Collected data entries

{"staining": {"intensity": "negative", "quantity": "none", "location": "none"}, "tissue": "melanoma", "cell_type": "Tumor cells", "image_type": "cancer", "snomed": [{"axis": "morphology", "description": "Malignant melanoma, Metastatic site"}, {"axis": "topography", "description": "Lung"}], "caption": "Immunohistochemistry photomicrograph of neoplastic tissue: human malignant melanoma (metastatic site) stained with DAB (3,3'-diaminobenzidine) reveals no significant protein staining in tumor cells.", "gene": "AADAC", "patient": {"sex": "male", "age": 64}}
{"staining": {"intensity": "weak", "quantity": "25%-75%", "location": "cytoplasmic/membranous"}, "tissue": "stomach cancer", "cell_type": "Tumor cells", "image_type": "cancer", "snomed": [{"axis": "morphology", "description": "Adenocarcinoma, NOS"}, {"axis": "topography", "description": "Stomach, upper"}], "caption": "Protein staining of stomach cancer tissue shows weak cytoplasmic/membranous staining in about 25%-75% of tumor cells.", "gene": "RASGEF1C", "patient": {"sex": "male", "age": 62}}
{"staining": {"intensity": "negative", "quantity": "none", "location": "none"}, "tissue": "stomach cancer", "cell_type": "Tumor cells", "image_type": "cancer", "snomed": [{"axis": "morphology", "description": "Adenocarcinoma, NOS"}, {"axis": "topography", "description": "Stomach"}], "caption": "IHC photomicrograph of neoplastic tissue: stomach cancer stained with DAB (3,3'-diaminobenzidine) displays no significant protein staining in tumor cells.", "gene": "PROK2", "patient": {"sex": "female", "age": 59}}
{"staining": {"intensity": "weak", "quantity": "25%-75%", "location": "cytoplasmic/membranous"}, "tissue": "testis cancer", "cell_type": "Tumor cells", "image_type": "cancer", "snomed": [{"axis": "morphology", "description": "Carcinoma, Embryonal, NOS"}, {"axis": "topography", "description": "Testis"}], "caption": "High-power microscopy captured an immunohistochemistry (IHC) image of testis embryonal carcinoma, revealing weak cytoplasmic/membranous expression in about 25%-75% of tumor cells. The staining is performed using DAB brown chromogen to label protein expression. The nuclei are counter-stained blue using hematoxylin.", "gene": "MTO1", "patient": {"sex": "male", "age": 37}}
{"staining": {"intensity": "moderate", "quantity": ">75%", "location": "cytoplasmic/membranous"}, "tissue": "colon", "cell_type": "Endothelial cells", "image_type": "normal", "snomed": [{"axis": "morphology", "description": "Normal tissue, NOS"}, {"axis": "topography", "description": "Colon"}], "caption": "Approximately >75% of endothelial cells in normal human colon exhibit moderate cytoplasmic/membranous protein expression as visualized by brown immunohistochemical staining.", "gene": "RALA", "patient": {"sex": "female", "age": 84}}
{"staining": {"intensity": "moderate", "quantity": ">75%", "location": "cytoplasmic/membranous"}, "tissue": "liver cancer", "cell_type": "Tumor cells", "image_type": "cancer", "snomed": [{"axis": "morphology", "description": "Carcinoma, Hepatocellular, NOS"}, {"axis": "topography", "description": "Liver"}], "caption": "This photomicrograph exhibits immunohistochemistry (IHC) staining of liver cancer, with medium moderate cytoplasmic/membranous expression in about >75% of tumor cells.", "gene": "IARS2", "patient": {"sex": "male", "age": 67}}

WHAT TO PRODUCE
After reading the data above, return it verbatim in full.

WRITTEN RESPONSE
{"staining": {"intensity": "negative", "quantity": "none", "location": "none"}, "tissue": "melanoma", "cell_type": "Tumor cells", "image_type": "cancer", "snomed": [{"axis": "morphology", "description": "Malignant melanoma, Metastatic site"}, {"axis": "topography", "description": "Lung"}], "caption": "Immunohistochemistry photomicrograph of neoplastic tissue: human malignant melanoma (metastatic site) stained with DAB (3,3'-diaminobenzidine) reveals no significant protein staining in tumor cells.", "gene": "AADAC", "patient": {"sex": "male", "age": 64}}
{"staining": {"intensity": "weak", "quantity": "25%-75%", "location": "cytoplasmic/membranous"}, "tissue": "stomach cancer", "cell_type": "Tumor cells", "image_type": "cancer", "snomed": [{"axis": "morphology", "description": "Adenocarcinoma, NOS"}, {"axis": "topography", "description": "Stomach, upper"}], "caption": "Protein staining of stomach cancer tissue shows weak cytoplasmic/membranous staining in about 25%-75% of tumor cells.", "gene": "RASGEF1C", "patient": {"sex": "male", "age": 62}}
{"staining": {"intensity": "negative", "quantity": "none", "location": "none"}, "tissue": "stomach cancer", "cell_type": "Tumor cells", "image_type": "cancer", "snomed": [{"axis": "morphology", "description": "Adenocarcinoma, NOS"}, {"axis": "topography", "description": "Stomach"}], "caption": "IHC photomicrograph of neoplastic tissue: stomach cancer stained with DAB (3,3'-diaminobenzidine) displays no significant protein staining in tumor cells.", "gene": "PROK2", "patient": {"sex": "female", "age": 59}}
{"staining": {"intensity": "weak", "quantity": "25%-75%", "location": "cytoplasmic/membranous"}, "tissue": "testis cancer", "cell_type": "Tumor cells", "image_type": "cancer", "snomed": [{"axis": "morphology", "description": "Carcinoma, Embryonal, NOS"}, {"axis": "topography", "description": "Testis"}], "caption": "High-power microscopy captured an immunohistochemistry (IHC) image of testis embryonal carcinoma, revealing weak cytoplasmic/membranous expression in about 25%-75% of tumor cells. The staining is performed using DAB brown chromogen to label protein expression. The nuclei are counter-stained blue using hematoxylin.", "gene": "MTO1", "patient": {"sex": "male", "age": 37}}
{"staining": {"intensity": "moderate", "quantity": ">75%", "location": "cytoplasmic/membranous"}, "tissue": "colon", "cell_type": "Endothelial cells", "image_type": "normal", "snomed": [{"axis": "morphology", "description": "Normal tissue, NOS"}, {"axis": "topography", "description": "Colon"}], "caption": "Approximately >75% of endothelial cells in normal human colon exhibit moderate cytoplasmic/membranous protein expression as visualized by brown immunohistochemical staining.", "gene": "RALA", "patient": {"sex": "female", "age": 84}}
{"staining": {"intensity": "moderate", "quantity": ">75%", "location": "cytoplasmic/membranous"}, "tissue": "liver cancer", "cell_type": "Tumor cells", "image_type": "cancer", "snomed": [{"axis": "morphology", "description": "Carcinoma, Hepatocellular, NOS"}, {"axis": "topography", "description": "Liver"}], "caption": "This photomicrograph exhibits immunohistochemistry (IHC) staining of liver cancer, with medium moderate cytoplasmic/membranous expression in about >75% of tumor cells.", "gene": "IARS2", "patient": {"sex": "male", "age": 67}}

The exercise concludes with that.